Renate Blindheim

Personal information
- Full name: Renate Køppen Blindheim
- Date of birth: 17 March 1994 (age 31)
- Position: Midfielder

Team information
- Current team: Sotra (manager)

Youth career
- Sandviken

International career
- Years: Team / Apps / (Gls)
- 2009: Norway U15 / 2 / (0)
- 2010: Norway U16 / 1 / (0)

Managerial career
- 2020–: Sotra

= Renate Blindheim =

Norwegian football manager (born 1994)

Renate Køppen Blindheim (born 17 March 1994) is a Norwegian football manager and former footballer who is currently manager of Norwegian 2. divisjon club Sotra. In June 2020, Blindheim gained attention for being the first female manager to manage a professional Norwegian men's football team.

==Early life==
Blindheim grew up in Bergen and aspired to be a professional footballer from a young age. She represented Norway three times at youth level, featuring alongside future Norway senior international players such as Guro Reiten and Caroline Graham Hansen. Blindheim struggled with injuries and, at the age of 17, retired from football after a serious foot injury. After this, she decided to focus on coaching her younger sister. Her father was a football manager at the time.

==Managerial career==
Blindheim first worked as a youth coach for Gneist and then later for Olsvik. After her spell at Olsvik, she worked as a player development coach at Åsane. It was during this time that she decided to aspire to be a manager in the Eliteserien, the top tier of Norwegian men's football.

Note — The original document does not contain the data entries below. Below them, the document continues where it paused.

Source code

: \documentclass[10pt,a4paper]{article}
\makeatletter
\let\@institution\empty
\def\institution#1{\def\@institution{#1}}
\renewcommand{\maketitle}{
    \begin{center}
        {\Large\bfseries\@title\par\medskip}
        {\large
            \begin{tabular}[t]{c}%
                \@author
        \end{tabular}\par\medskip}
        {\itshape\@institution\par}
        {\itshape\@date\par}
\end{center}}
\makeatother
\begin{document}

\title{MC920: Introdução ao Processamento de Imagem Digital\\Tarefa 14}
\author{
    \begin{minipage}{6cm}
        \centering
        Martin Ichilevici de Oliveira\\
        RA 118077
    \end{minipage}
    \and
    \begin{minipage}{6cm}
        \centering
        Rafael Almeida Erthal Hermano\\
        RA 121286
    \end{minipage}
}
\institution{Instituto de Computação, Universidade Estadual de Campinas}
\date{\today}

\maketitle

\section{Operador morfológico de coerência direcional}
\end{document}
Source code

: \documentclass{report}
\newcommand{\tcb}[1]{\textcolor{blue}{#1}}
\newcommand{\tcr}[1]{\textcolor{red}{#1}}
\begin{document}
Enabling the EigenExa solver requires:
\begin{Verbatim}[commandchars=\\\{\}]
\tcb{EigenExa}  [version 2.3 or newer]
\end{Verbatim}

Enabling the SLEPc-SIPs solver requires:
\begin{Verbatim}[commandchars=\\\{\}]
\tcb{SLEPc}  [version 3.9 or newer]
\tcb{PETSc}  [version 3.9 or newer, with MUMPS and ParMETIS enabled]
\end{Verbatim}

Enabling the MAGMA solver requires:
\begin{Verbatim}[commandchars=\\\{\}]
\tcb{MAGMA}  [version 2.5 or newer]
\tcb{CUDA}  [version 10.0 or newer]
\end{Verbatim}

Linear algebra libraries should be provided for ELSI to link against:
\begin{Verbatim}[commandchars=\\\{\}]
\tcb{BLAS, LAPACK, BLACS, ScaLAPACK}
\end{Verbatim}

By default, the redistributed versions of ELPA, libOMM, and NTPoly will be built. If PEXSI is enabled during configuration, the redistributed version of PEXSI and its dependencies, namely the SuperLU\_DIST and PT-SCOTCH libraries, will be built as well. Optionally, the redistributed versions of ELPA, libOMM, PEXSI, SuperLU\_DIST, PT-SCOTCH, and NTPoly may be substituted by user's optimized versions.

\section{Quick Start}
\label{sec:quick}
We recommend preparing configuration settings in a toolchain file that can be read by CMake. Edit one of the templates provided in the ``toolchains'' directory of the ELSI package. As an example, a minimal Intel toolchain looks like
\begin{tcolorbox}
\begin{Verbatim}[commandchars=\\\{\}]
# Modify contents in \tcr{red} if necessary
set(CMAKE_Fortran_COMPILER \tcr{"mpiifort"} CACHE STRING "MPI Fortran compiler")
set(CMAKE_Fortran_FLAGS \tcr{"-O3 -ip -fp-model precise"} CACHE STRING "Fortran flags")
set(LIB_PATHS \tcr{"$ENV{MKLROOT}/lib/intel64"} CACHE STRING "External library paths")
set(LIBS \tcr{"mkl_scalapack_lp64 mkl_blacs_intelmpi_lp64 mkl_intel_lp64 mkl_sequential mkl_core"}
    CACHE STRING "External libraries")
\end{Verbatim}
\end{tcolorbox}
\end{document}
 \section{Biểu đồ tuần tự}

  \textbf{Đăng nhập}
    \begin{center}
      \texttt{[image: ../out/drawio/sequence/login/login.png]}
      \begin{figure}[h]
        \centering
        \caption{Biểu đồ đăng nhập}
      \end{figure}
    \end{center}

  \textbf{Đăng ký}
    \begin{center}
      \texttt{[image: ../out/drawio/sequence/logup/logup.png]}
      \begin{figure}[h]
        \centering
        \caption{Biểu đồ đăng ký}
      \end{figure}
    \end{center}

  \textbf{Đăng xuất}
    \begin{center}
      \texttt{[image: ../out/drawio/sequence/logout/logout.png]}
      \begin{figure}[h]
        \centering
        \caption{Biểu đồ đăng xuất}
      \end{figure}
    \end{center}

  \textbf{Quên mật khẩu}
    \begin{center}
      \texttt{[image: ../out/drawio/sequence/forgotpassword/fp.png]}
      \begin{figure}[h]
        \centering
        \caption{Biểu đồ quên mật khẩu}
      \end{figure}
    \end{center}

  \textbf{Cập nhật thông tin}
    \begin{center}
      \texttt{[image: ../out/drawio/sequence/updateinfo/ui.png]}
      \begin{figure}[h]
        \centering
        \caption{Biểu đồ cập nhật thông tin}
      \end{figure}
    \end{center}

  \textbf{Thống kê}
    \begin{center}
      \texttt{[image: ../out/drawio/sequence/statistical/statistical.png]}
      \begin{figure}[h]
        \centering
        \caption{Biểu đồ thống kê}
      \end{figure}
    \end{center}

On 19 June 2020, it was announced that Blindheim would be the manager of 2. divisjon club Sotra, meaning that she would be the first female manager to take charge of a professional Norwegian men's football team. The news of her appointment led to significant international media coverage of both her and the club. After six league games, Sotra were undefeated and at the top of the league table with five victories. Following that spell, however, the team's form worsened and they had one draw and seven losses, meaning that they were seventh in the league.